■ **Texte source**:
►

Je puis toutes choses en Celui qui me fortifie

Bibliquest, 19.04.2014


Lecture : Philippiens 4 : 10 à 14


Nous avons chanté le cantique 78, et puis nous avons dit quelque chose dans les prières en rapport avec Phil. 4: 13 : « Je puis toutes choses en celui qui me fortifie ». Quand nous y réfléchissons c’est un verset étonnant, parce que d’abord l’apôtre lui-même a été souvent en prison ; étonnant parce que dans cette épître aux Philippiens il était en prison ; étonnant parce qu'il y avait tant de choses qui l’affligeaient au point qu'il pleurait (ch. 3: 18). Il connaissait toutes ces choses négatives. Et pourtant il le dit et il l’affirme catégoriquement : « Je puis toutes choses en celui qui me fortifie ». Comment comprendre le sens de ce passage ?

Dans cette même épître Paul dit au ch. 3 : « je considère toutes choses comme des ordures, afin que je gagne Christ » ; au v. 12 : « je poursuis, cherchant à le saisir, vu aussi que j’ai été saisi par le Christ » ; au v. 14 : « oubliant les choses qui sont derrière et tendant avec effort vers celles qui sont devant, je cours droit au but pour le prix de l’appel céleste ». On pourrait dire : « Mais comment quelqu'un qui est en prison peut-il dire qu’il court droit au but pour le prix de l’appel céleste ? Comment peut-il dire qu’il poursuit, cherchant à le saisir vu aussi qu’il a été saisi par le Christ ? » Et pourtant il le dit, et c’est dans la même épître à quelques versets d’intervalle, donc il ne s’agit pas ni de contradiction, ni de ce qu’entre-temps les circonstances ont changé.

◄

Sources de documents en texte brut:
►

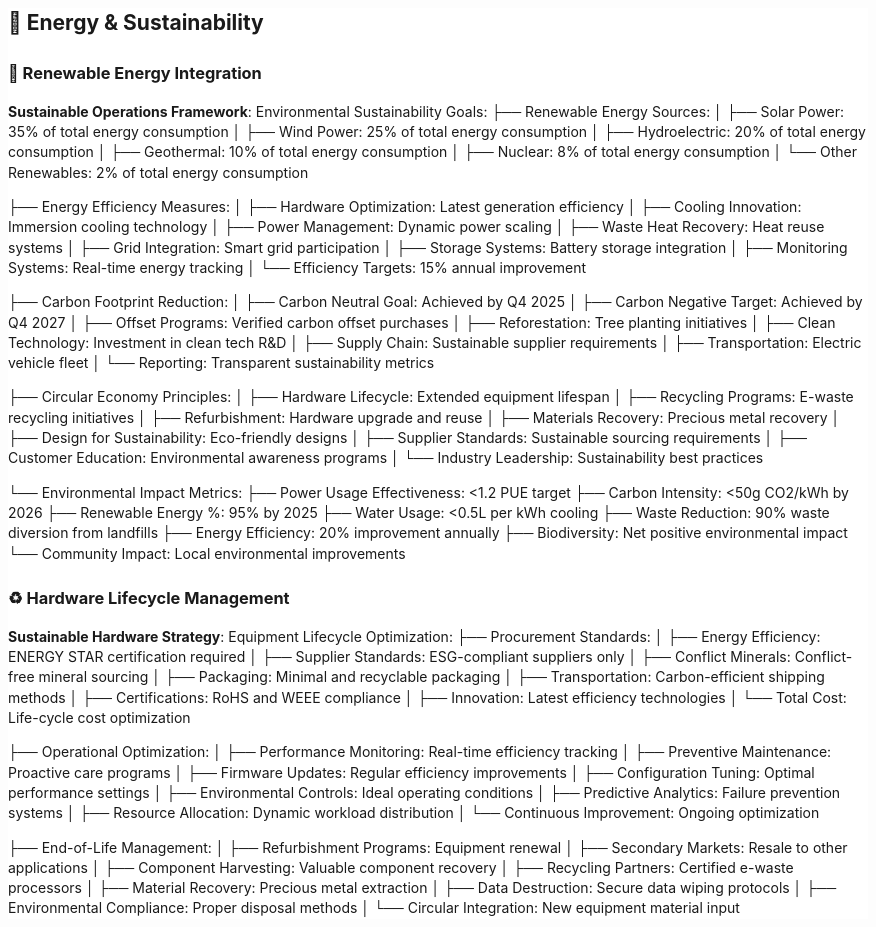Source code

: 
## 🔋 **Energy & Sustainability**

### **🌱 Renewable Energy Integration**

**Sustainable Operations Framework**:
Environmental Sustainability Goals: ├── Renewable Energy Sources: │ ├── Solar Power: 35% of total energy consumption │ ├── Wind Power: 25% of total energy consumption │ ├── Hydroelectric: 20% of total energy consumption │ ├── Geothermal: 10% of total energy consumption │ ├── Nuclear: 8% of total energy consumption │ └── Other Renewables: 2% of total energy consumption

├── Energy Efficiency Measures: │ ├── Hardware Optimization: Latest generation efficiency │ ├── Cooling Innovation: Immersion cooling technology │ ├── Power Management: Dynamic power scaling │ ├── Waste Heat Recovery: Heat reuse systems │ ├── Grid Integration: Smart grid participation │ ├── Storage Systems: Battery storage integration │ ├── Monitoring Systems: Real-time energy tracking │ └── Efficiency Targets: 15% annual improvement

├── Carbon Footprint Reduction: │ ├── Carbon Neutral Goal: Achieved by Q4 2025 │ ├── Carbon Negative Target: Achieved by Q4 2027 │ ├── Offset Programs: Verified carbon offset purchases │ ├── Reforestation: Tree planting initiatives │ ├── Clean Technology: Investment in clean tech R&D │ ├── Supply Chain: Sustainable supplier requirements │ ├── Transportation: Electric vehicle fleet │ └── Reporting: Transparent sustainability metrics

├── Circular Economy Principles: │ ├── Hardware Lifecycle: Extended equipment lifespan │ ├── Recycling Programs: E-waste recycling initiatives │ ├── Refurbishment: Hardware upgrade and reuse │ ├── Materials Recovery: Precious metal recovery │ ├── Design for Sustainability: Eco-friendly designs │ ├── Supplier Standards: Sustainable sourcing requirements │ ├── Customer Education: Environmental awareness programs │ └── Industry Leadership: Sustainability best practices

└── Environmental Impact Metrics: ├── Power Usage Effectiveness: <1.2 PUE target ├── Carbon Intensity: <50g CO2/kWh by 2026 ├── Renewable Energy %: 95% by 2025 ├── Water Usage: <0.5L per kWh cooling ├── Waste Reduction: 90% waste diversion from landfills ├── Energy Efficiency: 20% improvement annually ├── Biodiversity: Net positive environmental impact └── Community Impact: Local environmental improvements


### **♻️ Hardware Lifecycle Management**

**Sustainable Hardware Strategy**:
Equipment Lifecycle Optimization: ├── Procurement Standards: │ ├── Energy Efficiency: ENERGY STAR certification required │ ├── Supplier Standards: ESG-compliant suppliers only │ ├── Conflict Minerals: Conflict-free mineral sourcing │ ├── Packaging: Minimal and recyclable packaging │ ├── Transportation: Carbon-efficient shipping methods │ ├── Certifications: RoHS and WEEE compliance │ ├── Innovation: Latest efficiency technologies │ └── Total Cost: Life-cycle cost optimization

├── Operational Optimization: │ ├── Performance Monitoring: Real-time efficiency tracking │ ├── Preventive Maintenance: Proactive care programs │ ├── Firmware Updates: Regular efficiency improvements │ ├── Configuration Tuning: Optimal performance settings │ ├── Environmental Controls: Ideal operating conditions │ ├── Predictive Analytics: Failure prevention systems │ ├── Resource Allocation: Dynamic workload distribution │ └── Continuous Improvement: Ongoing optimization

├── End-of-Life Management: │ ├── Refurbishment Programs: Equipment renewal │ ├── Secondary Markets: Resale to other applications │ ├── Component Harvesting: Valuable component recovery │ ├── Recycling Partners: Certified e-waste processors │ ├── Material Recovery: Precious metal extraction │ ├── Data Destruction: Secure data wiping protocols │ ├── Environmental Compliance: Proper disposal methods │ └── Circular Integration: New equipment material input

◄

■ **Consigne**: Recopiez fidèlement le passage du texte sur Philippiens 4 : 13, en commençant par « Nous avons chanté » et en poursuivant jusqu'à « de ce passage ? ».

■ **Votre réponse**:
Nous avons chanté le cantique 78, et puis nous avons dit quelque chose dans les prières en rapport avec Phil. 4: 13 : « Je puis toutes choses en celui qui me fortifie ». Quand nous y réfléchissons c’est un verset étonnant, parce que d’abord l’apôtre lui-même a été souvent en prison ; étonnant parce que dans cette épître aux Philippiens il était en prison ; étonnant parce qu'il y avait tant de choses qui l’affligeaient au point qu'il pleurait (ch. 3: 18). Il connaissait toutes ces choses négatives. Et pourtant il le dit et il l’affirme catégoriquement : « Je puis toutes choses en celui qui me fortifie ». Comment comprendre le sens de ce passage ?